--- SUPPLIED DATA Enclosed Below ---

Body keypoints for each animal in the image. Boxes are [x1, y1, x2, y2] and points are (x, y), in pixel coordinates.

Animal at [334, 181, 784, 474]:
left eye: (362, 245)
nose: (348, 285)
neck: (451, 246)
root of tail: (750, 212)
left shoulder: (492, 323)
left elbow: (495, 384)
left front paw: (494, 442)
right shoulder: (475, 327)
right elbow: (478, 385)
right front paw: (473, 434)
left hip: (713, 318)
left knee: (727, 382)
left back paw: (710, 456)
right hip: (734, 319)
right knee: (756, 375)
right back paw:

--- End of Enclosed SUPPLIED DATA ---
--- SUPPLIED DATA Enclosed Below ---

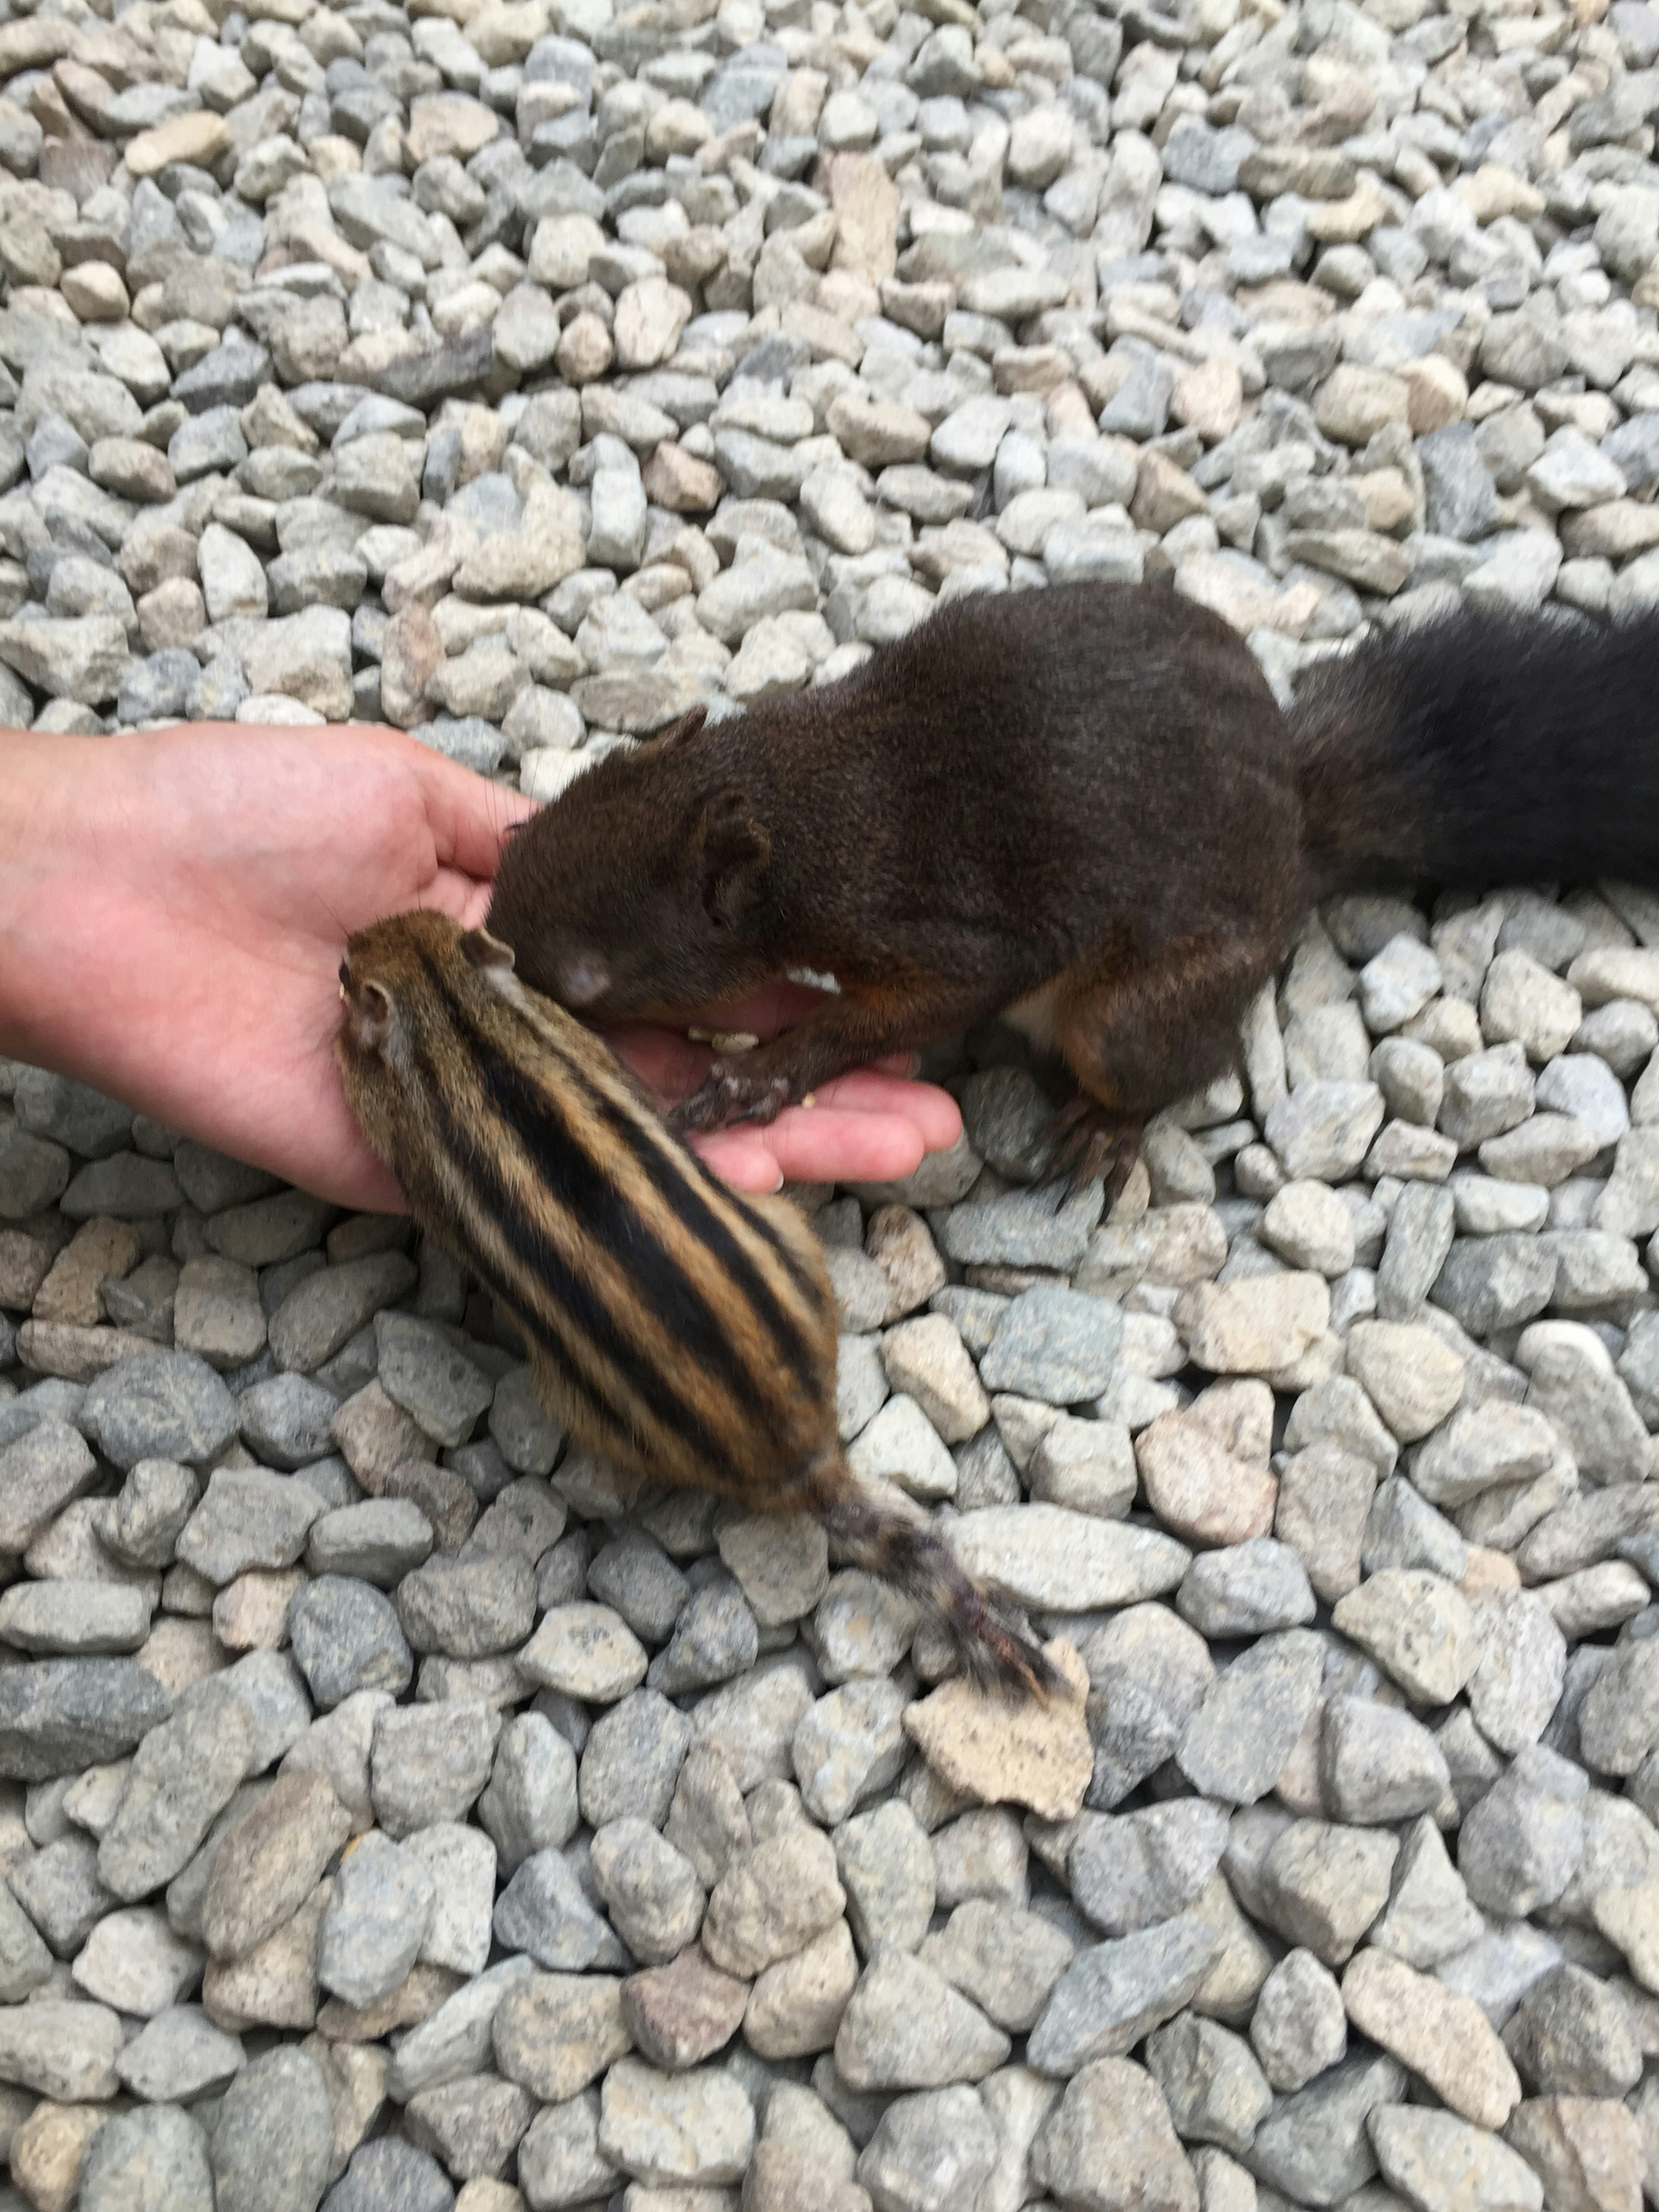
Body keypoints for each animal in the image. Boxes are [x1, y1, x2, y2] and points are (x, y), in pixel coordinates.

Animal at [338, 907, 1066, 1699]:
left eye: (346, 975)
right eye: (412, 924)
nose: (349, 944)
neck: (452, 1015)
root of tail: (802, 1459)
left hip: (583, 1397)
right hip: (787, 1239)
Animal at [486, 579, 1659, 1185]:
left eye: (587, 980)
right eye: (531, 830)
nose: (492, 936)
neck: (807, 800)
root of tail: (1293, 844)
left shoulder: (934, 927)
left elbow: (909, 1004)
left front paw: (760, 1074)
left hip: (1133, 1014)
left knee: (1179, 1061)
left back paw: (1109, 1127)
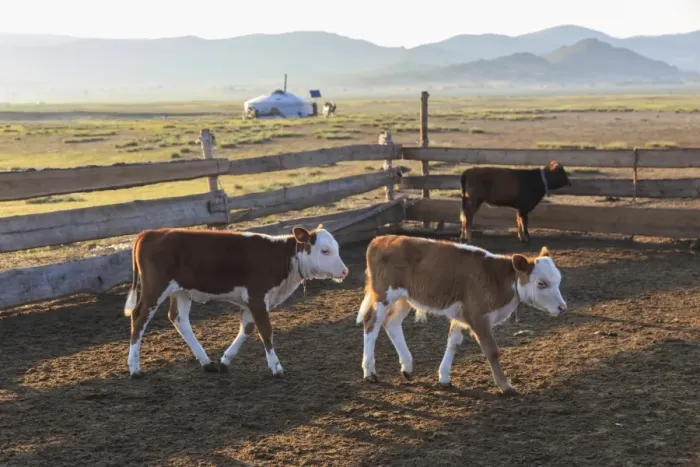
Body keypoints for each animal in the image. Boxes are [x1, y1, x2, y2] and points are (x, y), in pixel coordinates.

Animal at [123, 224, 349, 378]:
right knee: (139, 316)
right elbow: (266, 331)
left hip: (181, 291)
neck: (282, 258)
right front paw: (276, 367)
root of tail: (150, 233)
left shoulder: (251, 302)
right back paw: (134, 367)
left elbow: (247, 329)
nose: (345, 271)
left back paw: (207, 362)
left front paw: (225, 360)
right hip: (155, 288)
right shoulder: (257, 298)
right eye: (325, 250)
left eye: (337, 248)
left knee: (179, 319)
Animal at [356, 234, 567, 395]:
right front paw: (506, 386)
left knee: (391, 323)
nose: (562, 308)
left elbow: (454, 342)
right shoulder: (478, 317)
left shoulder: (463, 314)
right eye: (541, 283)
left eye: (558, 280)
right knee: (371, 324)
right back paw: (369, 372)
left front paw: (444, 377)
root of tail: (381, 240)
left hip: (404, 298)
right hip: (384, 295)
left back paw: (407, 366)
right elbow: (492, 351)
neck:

--- End of Enclosed SUPPLIED DATA ---

» **PROBLEM TO SOLVE**: Beginning at the line with "right elbow: (266, 331)" and stopping after the line with "right shoulder: (478, 317)", please write out every line of the data above exactly and nothing else.

» **ANSWER TO THIS PROBLEM**:
right elbow: (266, 331)
left hip: (181, 291)
neck: (282, 258)
right front paw: (276, 367)
root of tail: (150, 233)
left shoulder: (251, 302)
right back paw: (134, 367)
left elbow: (247, 329)
nose: (345, 271)
left back paw: (207, 362)
left front paw: (225, 360)
right hip: (155, 288)
right shoulder: (257, 298)
right eye: (325, 250)
left eye: (337, 248)
left knee: (179, 319)
Animal at [356, 234, 567, 395]:
right front paw: (506, 386)
left knee: (391, 323)
nose: (562, 308)
left elbow: (454, 342)
right shoulder: (478, 317)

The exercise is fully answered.